ALTHOUGH ATHLETES have run stadium steps for decades, America seems ready to proclaim stair climbing as the aerobic exercise of the 1990s. More office workers are choosing stairs instead of elevators. Aerobics classes are swelling with those who would rather step up and down on benches than dance to disco music.
Perhaps most astonishing is the number of people who are climbing stair machines in health clubs and at home.
According to Tom Doyle of the National Sporting Goods Association in Chicago, sales figures for stair climbing machines have increased faster than those of any other sporting goods product. Last year, devotees bought 356,000 machines; sales for 1990 are projected close to 800,000. (For comparison, annual sales of exercise bicycles remain steady at about 2.5-3 million machines.)
Walk into almost any fitness center, you will see members waiting to use stair climbing machines. Their great popularity stems not only from their aerobic benefits but also from their abilities to burn calories, to reduce fat -- particularly on the buttocks and thighs -- and to qualify as a low-impact sport.
The granddaddy of these machines is StairMaster, an electro-mechanical stair climber introduced to fitness centers in 1986. Often compared to the Nautilus exercise machinery for its innovative design, StairMaster has pedals which move up and down independently as you step on them. Different levels of resistance intensify the workout. The machine also provides a computer readout, based on your weight, of the number of calories you have expended during the exercise.

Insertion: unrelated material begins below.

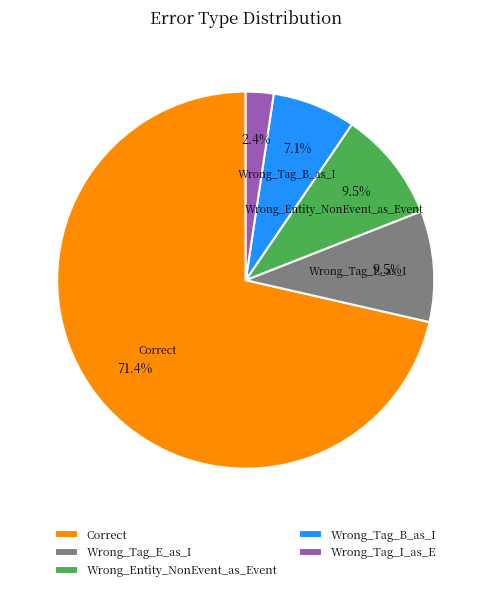

Between Wrong_Tag_E_as_I and Wrong_Tag_I_as_E, which is larger?

Wrong_Tag_E_as_I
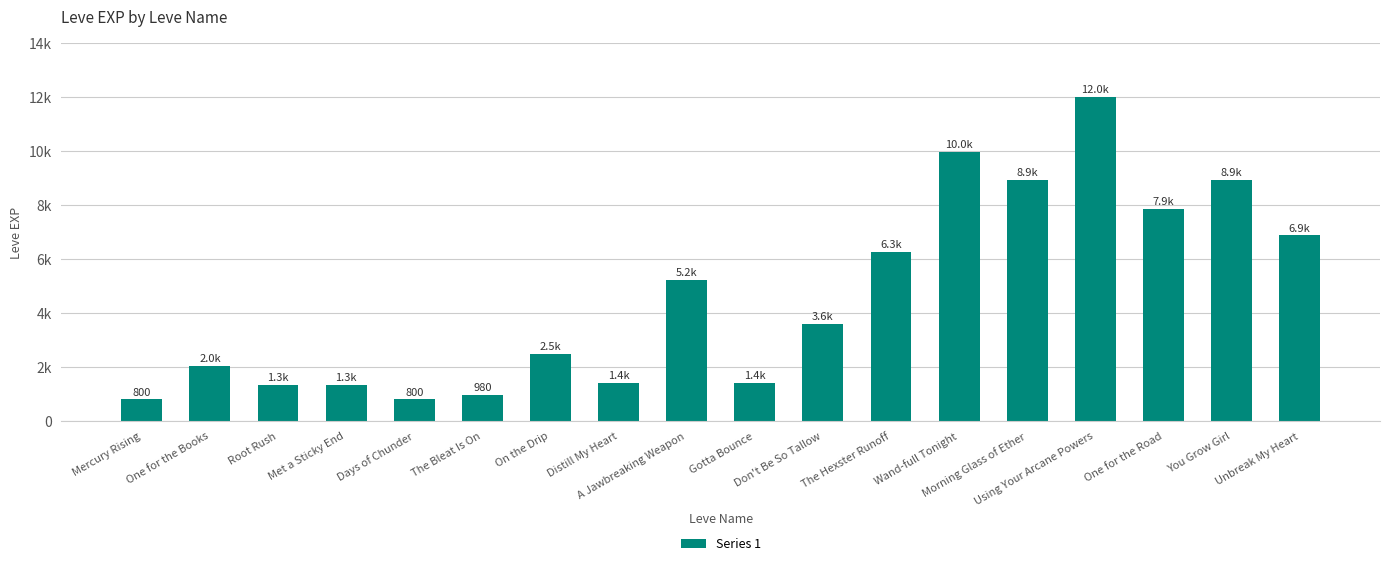

At which label does the data first exceed 3600?

A Jawbreaking Weapon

When the Downtown Athletic Club introduced stair climbing machines in 1987, members needed a lot of encouragement in order to try them. Now they are so popular that there's a 30-minute time limit on their use.
"It's the only kind of cardio-vascular exercise machine that's weight bearing, which means more calorie expenditure," says Jeff Smith, director of the DAC fitness center. "At the same time, there's no impact absorbed by the body. You have the same intensity of exercise but none of the trauma you can get from running or heavy-impact aerobics."
It appears the machines may become as standard in fitness clubs as showers. Ralph Cissne, director of advertising for the StairMaster Exercise Systems, estimates that the majority of the nation's roughly 7,000 health clubs have stair climbers or plan to purchase them. Two of the most popular top-of-the-line models are the StairMaster 4000, which costs roughly $2,200, and the Life Step, which costs about $3,200.
"Stair climbing machines are the hottest thing on the market today," says Cheryl Atkins, director of the new Greenspring Lifestyle Center. "Women in particular are very concerned about the area between the waist and the knees and the machines work well on that. And they burn a lot of calories in a short amount of time."
"The biggest benefit of the machine is the cardio-vascular conditioning. If you exercise on it more than 15 to 18 minutes, you begin to use fat as your primary fuel source," says Jim Kasoff, executive director of the Physical Performance Institute, which is part of the Maryland Center for Physical Therapy in Owings Mills.
For home exercisers, Sears carries several stair climbers ranging in cost from $129 to $300. However, Sonny Davis, owner of Princeton Sports, says many of his customers invest thousands of dollars in their home gyms. A popular combination, he says, is a Life Step climbing machine ($3,200), a Schwinn AirDyne bicycle ($695) and Bo-Flex training equipment ($795).
Beginners should approach stair climbing as cautiously as they would any rigorous aerobic exercise.